Today when even average bochurim often seek the type of lifetime support that was once reserved for future gedolei hador, one still sees that an overwhelming percentage of the greatest talmidei chachamim live in very strained circumstances. That is not accidental. According to their willingness to sacrifice for their learning, do they wax great.
Among the “comfort” items, we hear on some shidduchim lists is that the girl not be too frum – i.e., she won’t push her husband too much – an explicit recognition that comfort and spiritual growth can be tarti de’sasri (mutually exclusive).
Rav Eliyahu Eliezer Dessler’s message to both the chassan and kallah under the chuppah was to dedicate themselves to being givers and not takers. Just as at this moment of your greatest happiness, you are filled with a desire to give to each other, he would tell them, may you always be filled with the desire to give to one another. As soon as that desire begins to wane, so too will your happiness.

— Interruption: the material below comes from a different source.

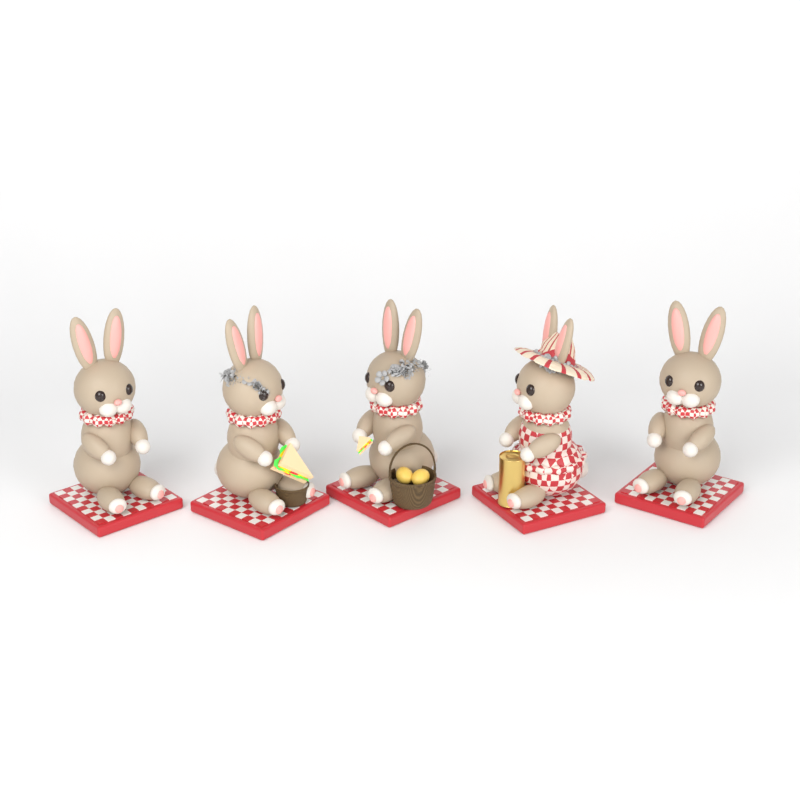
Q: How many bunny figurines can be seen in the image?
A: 5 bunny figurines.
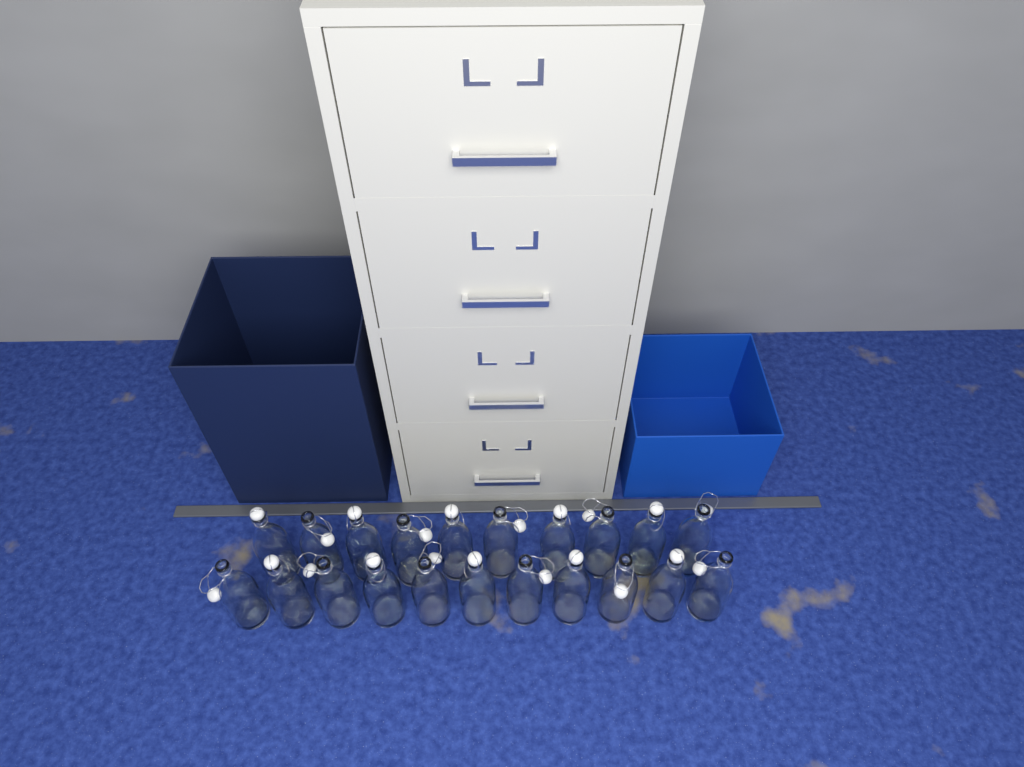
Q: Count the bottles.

Nothing could be more antithetical to that spirit of giving than approaching marriage with the attitude of “What’s in it for me? What are they offering?” When such questions begin to seem normal, there are no limits. An acquaintance told me recently that her brother had been advised against a certain shidduch by his friends. They had pointed out that the girl’s parents were already in late middle-age, and that she had only one sister, so she might end up having to take care of her parents one day. At least her brother was embarrassed when she pointed out: “Oh, so you expect your in-laws to support you for twenty years, but, chas v’Shalom, you should ever have to do anything for them.” No doubt such bald-faced selfishness is rare, but the extreme examples often reveal more than we care to admit.
Surely one of the reasons that early divorces are far more common today than they used to be is marriage is being approached selfishly, i.e., as means of facilitating an easy life, with a minimum of responsibilities. Under the best of circumstances, those who are not committed to building a partnership based on mutual sharing will never know the true joy of marriage. And such a marriage will never be able to survive the types of setbacks and external pressures that are part and parcel of this olam ha’asiya.
If for no other reason than to help prepare our sons for the next stage of their lives, we owe it to them to make sure that they make themselves available for a few hours of helping with Pesach cleaning. Not for our good but for theirs.